** Start of Given text **

Understanding HIP and WMMA Intrinsics

This project is a personal exploration of HIP programming and the RDNA3 Wave Matrix Multiply-Accumulate (WMMA) intrinsic. The primary goal was to deepen my understanding of the WMMA intrinsic and extend the fixed-size example provided in the GPUOpen tutorial to support arbitrary matrix dimensions. While this project is primarily for personal learning, it may also serve as a helpful reference for others interested in exploring the WMMA intrinsic.

Note: The WMMA intrinsic is specific to RDNA3 GPUs for now, so running this project requires an RDNA3-compatible GPU. A future feature may include testing this implementation on RDNA4 hardware when it becomes available. For production-grade GPU matrix multiplication, it is highly recommended to use rocWMMA, which provides a robust and optimized abstraction over the WMMA functionality.

Objective

This project aims to:

Provide a simple example of HIP programming and WMMA usage for GPU-accelerated computation.
Extend beyond the fixed-size example in the GPUOpen tutorial by supporting arbitrary matrix dimensions (¨M, N, K¨).
Enhance understanding of the WMMA intrinsic's mechanics, especially around data loading and storing.

** End of Given text **
** Start of Dataset excerpt **

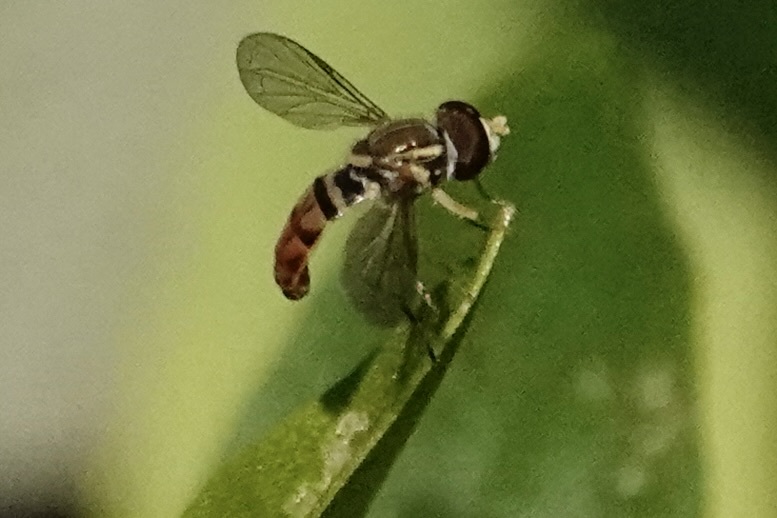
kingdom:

** End of Dataset excerpt **

Stated problem A
In the HIP and WMMA text, which library is recommended for production-grade GPU matrix multiplication?
Stated problem B
Carry the HIP and WMMA text forward, starting after its last line.

Output A
rocWMMA

Output B
Features

Matrix Multiplication with WMMA Intrinsic: Demonstrates how to use HIP-specific WMMA (various implementations).
Support for Arbitrary Sizes: Goes beyond the fixed-size (16x16) example, allowing users to experiment with any matrix dimensions.
Shared Memory and WMMA Comparison: Runs both a shared memory kernel and a WMMA kernel for performance comparison.
Verification Mode: Compares GPU results with CPU reference computations to ensure correctness.

Future Plans

If time permits, the following enhancements are planned:

Further optimisations of WMMA HGEMM kernel: Explore other optimisations to further improve WMMA HGEMM kernel.
Explore WMMA in Other Kernel Types: Investigate the use of WMMA intrinsics in other GPU workloads beyond matrix multiplication.
Test on RDNA4: Extend the implementation to test and validate the WMMA intrinsic on future RDNA4 hardware.

How to Build and Run

Prerequisites

AMD ROCm installed with HIP support.
CMake version 3.10 or higher.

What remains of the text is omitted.